◆ **Task requirements**
Retype each entry exactly.

◆ **Records supplied**
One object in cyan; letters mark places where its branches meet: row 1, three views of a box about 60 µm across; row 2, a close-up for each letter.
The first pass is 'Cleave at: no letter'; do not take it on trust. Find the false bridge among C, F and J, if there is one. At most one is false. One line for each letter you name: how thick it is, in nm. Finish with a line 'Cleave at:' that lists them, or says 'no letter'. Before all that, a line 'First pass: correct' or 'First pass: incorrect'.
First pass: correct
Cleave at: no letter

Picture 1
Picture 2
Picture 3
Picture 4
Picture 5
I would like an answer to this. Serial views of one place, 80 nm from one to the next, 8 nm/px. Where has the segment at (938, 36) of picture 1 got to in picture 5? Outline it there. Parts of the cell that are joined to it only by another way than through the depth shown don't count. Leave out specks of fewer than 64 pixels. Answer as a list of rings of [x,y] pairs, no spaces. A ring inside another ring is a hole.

◆ **Response to this exercise**
One object in cyan; letters mark places where its branches meet: row 1, three views of a box about 60 µm across; row 2, a close-up for each letter.
The first pass is 'Cleave at: no letter'; do not take it on trust. Find the false bridge among C, F and J, if there is one. At most one is false. One line for each letter you name: how thick it is, in nm. Finish with a line 'Cleave at:' that lists them, or says 'no letter'. Before all that, a line 'First pass: correct' or 'First pass: incorrect'.
First pass: correct
Cleave at: no letter

Picture 1
Picture 2
Picture 3
Picture 4
Picture 5
I would like an answer to this. Serial views of one place, 80 nm from one to the next, 8 nm/px. Where has the segment at (938, 36) of picture 1 got to in picture 5? Outline it there. Parts of the cell that are joined to it only by another way than through the depth shown don't count. Leave out specks of fewer than 64 pixels. Answer as a list of rings of [x,y] pairs, no spaces. A ring inside another ring is a hole.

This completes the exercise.